Primo nodo: il Concordato. Per trasformare radicalmente l’insegnamento religioso nella scuola pubblica non basta una legge ordinaria: bisognerebbe mettere mano agli accordi con la Santa Sede, che oggi garantiscono alla Chiesa cattolica un ruolo determinante nella definizione di programmi e docenti dell’IRC.

Secondo nodo: il profilo dei docenti. La figura del «biblista laico» invocata da Cacciari apre il problema di nuove classi di concorso, percorsi universitari specifici, concorsi pubblici dedicati. Chi dovrebbe formare questi insegnanti? Facoltà di teologia statali? Corsi interateneo di storia delle religioni e scienze bibliche? E come coordinare questi profili con gli attuali docenti di religione?

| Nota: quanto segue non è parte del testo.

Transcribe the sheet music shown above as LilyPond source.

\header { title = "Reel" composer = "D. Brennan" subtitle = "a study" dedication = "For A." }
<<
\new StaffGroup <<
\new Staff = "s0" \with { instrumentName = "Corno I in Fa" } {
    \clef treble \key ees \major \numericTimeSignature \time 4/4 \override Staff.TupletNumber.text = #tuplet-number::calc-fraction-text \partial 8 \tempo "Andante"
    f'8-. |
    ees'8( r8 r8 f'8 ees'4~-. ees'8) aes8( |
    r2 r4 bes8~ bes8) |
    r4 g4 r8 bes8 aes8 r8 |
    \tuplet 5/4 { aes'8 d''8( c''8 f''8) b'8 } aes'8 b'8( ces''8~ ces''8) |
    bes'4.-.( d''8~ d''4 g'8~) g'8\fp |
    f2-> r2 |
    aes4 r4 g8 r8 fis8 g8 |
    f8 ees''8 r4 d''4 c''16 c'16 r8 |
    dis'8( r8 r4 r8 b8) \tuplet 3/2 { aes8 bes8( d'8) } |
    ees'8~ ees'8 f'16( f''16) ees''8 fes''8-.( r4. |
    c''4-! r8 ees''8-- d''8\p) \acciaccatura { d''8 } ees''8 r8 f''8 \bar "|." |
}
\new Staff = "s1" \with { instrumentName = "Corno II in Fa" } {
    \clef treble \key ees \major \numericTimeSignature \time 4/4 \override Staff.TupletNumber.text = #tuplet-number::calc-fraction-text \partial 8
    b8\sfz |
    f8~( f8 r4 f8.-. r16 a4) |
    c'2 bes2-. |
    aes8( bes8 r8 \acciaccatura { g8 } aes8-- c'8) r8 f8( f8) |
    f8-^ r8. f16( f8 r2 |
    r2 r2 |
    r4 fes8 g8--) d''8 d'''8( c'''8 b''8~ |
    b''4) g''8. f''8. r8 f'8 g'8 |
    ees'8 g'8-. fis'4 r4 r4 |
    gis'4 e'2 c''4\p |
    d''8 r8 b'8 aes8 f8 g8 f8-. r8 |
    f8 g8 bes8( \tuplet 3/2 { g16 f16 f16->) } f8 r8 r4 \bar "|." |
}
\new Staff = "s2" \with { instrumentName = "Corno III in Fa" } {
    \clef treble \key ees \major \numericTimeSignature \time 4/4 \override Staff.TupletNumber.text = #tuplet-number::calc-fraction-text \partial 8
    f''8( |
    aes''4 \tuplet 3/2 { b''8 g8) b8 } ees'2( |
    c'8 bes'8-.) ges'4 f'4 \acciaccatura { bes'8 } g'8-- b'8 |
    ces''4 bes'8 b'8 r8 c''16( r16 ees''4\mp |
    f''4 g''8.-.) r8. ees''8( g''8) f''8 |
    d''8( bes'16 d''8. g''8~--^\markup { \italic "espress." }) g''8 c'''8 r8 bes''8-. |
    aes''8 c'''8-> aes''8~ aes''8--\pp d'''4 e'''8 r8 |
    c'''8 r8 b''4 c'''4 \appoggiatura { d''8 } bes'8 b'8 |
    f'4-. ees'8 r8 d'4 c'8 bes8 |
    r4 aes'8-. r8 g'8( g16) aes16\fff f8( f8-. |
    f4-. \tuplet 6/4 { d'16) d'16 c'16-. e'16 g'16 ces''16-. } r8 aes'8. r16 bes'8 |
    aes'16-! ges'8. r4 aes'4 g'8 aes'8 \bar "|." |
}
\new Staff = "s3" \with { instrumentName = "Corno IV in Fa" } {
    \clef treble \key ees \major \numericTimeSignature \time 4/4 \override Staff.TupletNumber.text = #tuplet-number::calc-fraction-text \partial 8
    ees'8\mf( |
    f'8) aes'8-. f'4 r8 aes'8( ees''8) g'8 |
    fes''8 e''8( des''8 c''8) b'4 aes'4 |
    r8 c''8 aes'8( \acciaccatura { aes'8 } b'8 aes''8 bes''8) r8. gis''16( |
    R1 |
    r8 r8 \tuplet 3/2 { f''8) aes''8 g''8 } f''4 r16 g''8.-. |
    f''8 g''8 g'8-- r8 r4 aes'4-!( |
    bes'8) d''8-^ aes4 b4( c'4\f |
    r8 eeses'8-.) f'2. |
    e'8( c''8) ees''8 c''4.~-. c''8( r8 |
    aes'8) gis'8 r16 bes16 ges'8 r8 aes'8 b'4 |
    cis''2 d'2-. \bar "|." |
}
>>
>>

Terzo nodo: il pluralismo religioso. Parlare di Bibbia in una classe dove siedono studenti cattolici, atei, musulmani, ortodossi, evangelici, agnostici significa ripensare radicalmente i metodi didattici. Non basterà cambiare il titolo dell’ora: servirà formare docenti capaci di mantenere un rigoroso equilibrio tra rispetto delle coscienze e libertà di ricerca.

Oltre la polemica: perché il tema non è solo «di Chiesa»

In fondo, la provocazione di Cacciari colpisce nel segno proprio perché non riguarda solo credenti e praticanti. Il punto è più ampio: una democrazia complessa ha bisogno di cittadini alfabetizzati anche sul piano religioso, altrimenti rischia di lasciare spazio a fanatismi, complotti, semplificazioni violente.

Sapere che i Vangeli sono quattro e non scritti da Gesù, che la Bibbia contiene linguaggi diversi, che le religioni hanno avuto un ruolo ambivalente – di oppressione e di liberazione – non è un di più per specialisti: è parte del bagaglio minimo per muoversi nel mondo contemporaneo.

Su questo terreno, al netto di simpatia o antipatia per il personaggio, il merito di Cacciari è di avere trasformato una questione tecnicamente complessa – Concordato, intese, DPR, titoli accademici – in una domanda brutale e immediata: che cosa sanno davvero i nostri studenti della Bibbia? Finché nessuno risponderà con dati, progetti e riforme, quella domanda resterà lì, scomoda, al centro del dibattito pubblico.